The Ambassador of Australia to Portugal is an officer of the Australian Department of Foreign Affairs and Trade and the head of the Embassy of the Commonwealth of Australia to the Portuguese Republic. The ambassador resides in Lisbon. The ambassador also holds non-resident accreditation for Cabo Verde (since 2009), São Tomé and Príncipe (since 2009) and Guinea-Bissau (since March 2011).

From 1946 to 1970, Australia's relations with Portugal were handled by the Consulate in Portuguese Timor.

The current ambassador, since September 2022, is Indra McCormick.

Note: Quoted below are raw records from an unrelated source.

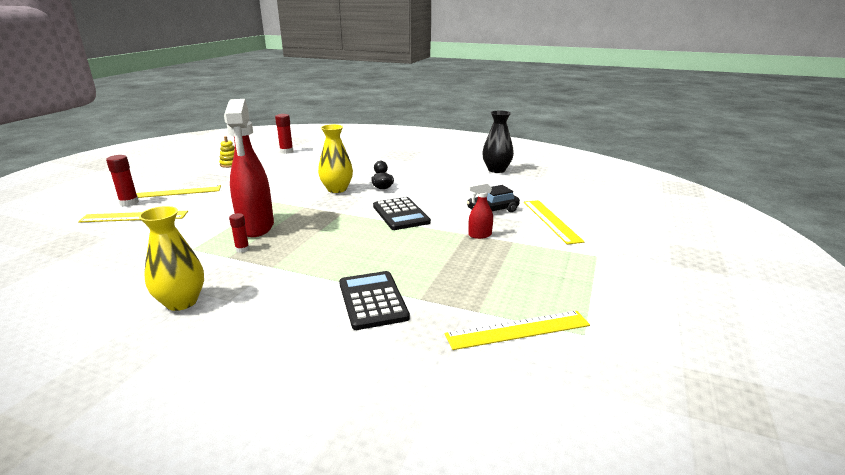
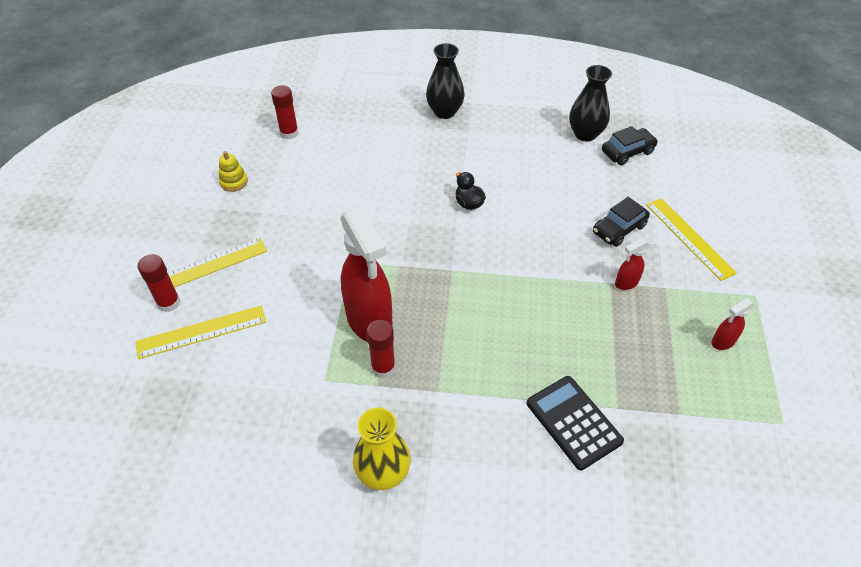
camera: 15 degrees left, 25 degrees up
(242, 249) = (383, 367): red glue stick -> red glue stick, size x1.56
(337, 189) = (415, 218): yellow vase -> none
(399, 153) = (444, 112): none -> black vase
(400, 214) = (521, 259): black calculator -> none
(518, 330) = (725, 432): yellow ruler -> none
(525, 179) = (627, 152): none -> black car
(548, 276) = (722, 342): none -> red spray bottle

==List of heads of mission==

| Ordinal | Officeholder | Title | Other offices | Residency | Term start date | Term end date | Time in office | Notes |
| 1 | Alan Renouf OBE | Ambassador of Australia to Portugal |  | Paris, France | 28 July 1969 | 8 March 1970 | 223 days |  |
| (n/a) | Thomas Holland | Chargé d'affaires |  | Lisbon, Portugal | 8 March 1970 | December 1970 | 8 months |
| 2 | Kevin Kelly | Ambassador of Australia to Portugal |  | December 1970 | 1974 | 3–4 years |  |
| 3 | Frank Cooper |  | 1974 | 1977 | 2–3 years |  |
| 4 | Leslie Sellars |  | 1977 | 1981 | 3–4 years |  |
| 5 | Geoffrey Brady |  | 1981 | 1984 | 2–3 years |  |
| 6 | Bruce Woodberry |  | 1984 | 1988 | 3–4 years |  |
| (n/a) | Annabel Anderson | Chargé d'affaires |  | 1988 | 1989 | 0–1 years |  |
| 7 | Stuart Hume | Ambassador of Australia to Portugal |  | 1989 | January 1993 | 3–4 years |  |
| 8 | Clive Jones |  | Paris, France | January 1993 | August 1993 | 7 months |  |
| 9 | Alan Brown |  | August 1993 | 19 July 1996 | 2 years, 11 months |  |
| 10 | John Spender QC |  | 19 July 1996 | November 2000 | 4 years, 3 months |  |
| 11 | Janet Gardiner |  | Lisbon, Portugal | November 2000 | 2003 | 2–3 years |  |
| 12 | Greg Polson |  | 2003 | 2006 | 2–3 years |  |
| 13 | Luke Williams |  | 2006 | 2009 | 2–3 years |  |
| 14 | Patrick Lawless | ^{A}^{B}^{C} | 2009 | 2012 | 2–3 years |  |
| 15 | Anne Plunkett | ^{A}^{B}^{C} | 2012 | 19 April 2016 | 3–4 years |  |
| 16 | Peter Rayner | ^{A}^{B}^{C} | 19 April 2016 | 28 June 2019 | 3 years, 70 days |  |
| 17 | Claire Rochecouste | ^{A}^{B}^{C} | 28 June 2019 | 30 September 2022 | 3 years, 94 days |  |
| 18 | Indra McCormick | ^{A}^{B}^{C} | 30 September 2022 | incumbent | 3 years, 342 days |  |

=== Notes ===
 Also served as non-resident Ambassador of Australia to the Republic of Cabo Verde, since 2009.
 Also served as non-resident Ambassador of Australia to the Democratic Republic of São Tomé and Príncipe, since 2009.
 Also served as non-resident Ambassador of Australia to the Republic of Guinea-Bissau, since March 2011.